在twitter数据中,存在根级字段(例如text )和嵌套字段(例如user字段中有关高音扬声器的信息)。 如上所示,您使用点表示法引用了嵌套字段。 现在是指出您可能会遇到的几个常见错误的好时机。 首先是不引用保留字,而是检查是否Encountered "."诸如“ Encountered "."类的错误的第一件事Encountered "."

0: jdbc:drill:zk=local>  select user.screen_name,text from `/users/rmoff/data/geo_tweets.fixed.json` limit 5;
Error: PARSE ERROR: Encountered "." at line 1, column 12.
[...]

其次是在使用点表示法时声明表别名–如果您不这样做,则Apache Drill会认为父列实际上是表名( VALIDATION ERROR: [...] Table 'user' not found ):

0: jdbc:drill:zk=local>  select `user`.screen_name,text from dfs.`/users/rmoff/data/geo_tweets.fixed.json` limit 5;
Aug 10, 2016 11:16:45 PM org.apache.calcite.sql.validate.SqlValidatorException 
SEVERE: org.apache.calcite.sql.validate.SqlValidatorException: Table 'user' not found
Aug 10, 2016 11:16:45 PM org.apache.calcite.runtime.CalciteException 
SEVERE: org.apache.calcite.runtime.CalciteContextException: From line 1, column 8 to line 1, column 13: Table 'user' not found
Error: VALIDATION ERROR: From line 1, column 8 to line 1, column 13: Table 'user' not foundSQL Query null[Error Id: 1427fd23-e180-40be-a751-b6f1f838233a on 192.168.56.1:31010] (state=,code=0)

修正了这些错误之后,我们可以看到用户的屏幕名称:

0: jdbc:drill:zk=local>  select tweets.`user`.`screen_name` as user_screen_name,text from dfs.`/users/rmoff/data/geo_tweets.fixed.json` tweets limit 2;
+------------------+------+
| user_screen_name | text |
+------------------+------+
| Vancouver_CP     | Vancouver trends now: Trump, Evander Kane, Munich, 2016HCC and dcc16. https://t.co/joI9GMfRim |
| tmj_TUC_skltrd   | We're #hiring! Click to apply: Bench Jeweler - SEC Oracle & Wetmore - https://t.co/Oe2SHaL0Hh #Job #SkilledTrade #Tucson, AZ #Jobs |
+------------------+------+
2 rows selected (0.256 seconds)
0: jdbc:drill:zk=local>

除了嵌套对象,JSON还支持数组。 Twitter数据中的一个示例是#标签或URL,在给定的tweet中,两者都可以为零,一个或多个。

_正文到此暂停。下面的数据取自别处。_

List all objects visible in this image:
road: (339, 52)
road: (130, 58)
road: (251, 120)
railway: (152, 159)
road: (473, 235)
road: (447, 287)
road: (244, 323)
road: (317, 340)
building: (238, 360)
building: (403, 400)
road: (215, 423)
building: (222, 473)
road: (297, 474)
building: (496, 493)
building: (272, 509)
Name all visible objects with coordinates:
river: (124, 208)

0: jdbc:drill:zk=local>  select tweets.entities.hashtags from dfs.`/users/rmoff/data/geo_tweets.fixed.json` tweets limit 5;
+--------+
| EXPR$0 |
+--------+
| [] |
| [{"text":"hiring","indices":[6,13]},{"text":"Job","indices":[98,102]},{"text":"SkilledTrade","indices":[103,116]},{"text":"Tucson","indices":[117,124]},{"text":"Jobs","indices":[129,134]}] |
| [] |
| [] |
| [{"text":"lol","indices":[72,76]},{"text":"nowthatsfunny","indices":[77,91]}] |
+--------+
5 rows selected (0.286 seconds)

使用FLATTEN函数,每个数组条目都变成一个新行,因此:

0: jdbc:drill:zk=local>  select flatten(tweets.entities.hashtags) from dfs.`/users/rmoff/data/geo_tweets.fixed.json` tweets limit 5;
+----------------------------------------------+
|                    EXPR$0                    |
+----------------------------------------------+
| {"text":"hiring","indices":[6,13]}           |
| {"text":"Job","indices":[98,102]}            |
| {"text":"SkilledTrade","indices":[103,116]}  |
| {"text":"Tucson","indices":[117,124]}        |
| {"text":"Jobs","indices":[129,134]}          |
+----------------------------------------------+
5 rows selected (0.139 seconds)

请注意, limit 5子句仅显示前五个数组实例,实际上这只是上述列表中第一个tweet的主题标签。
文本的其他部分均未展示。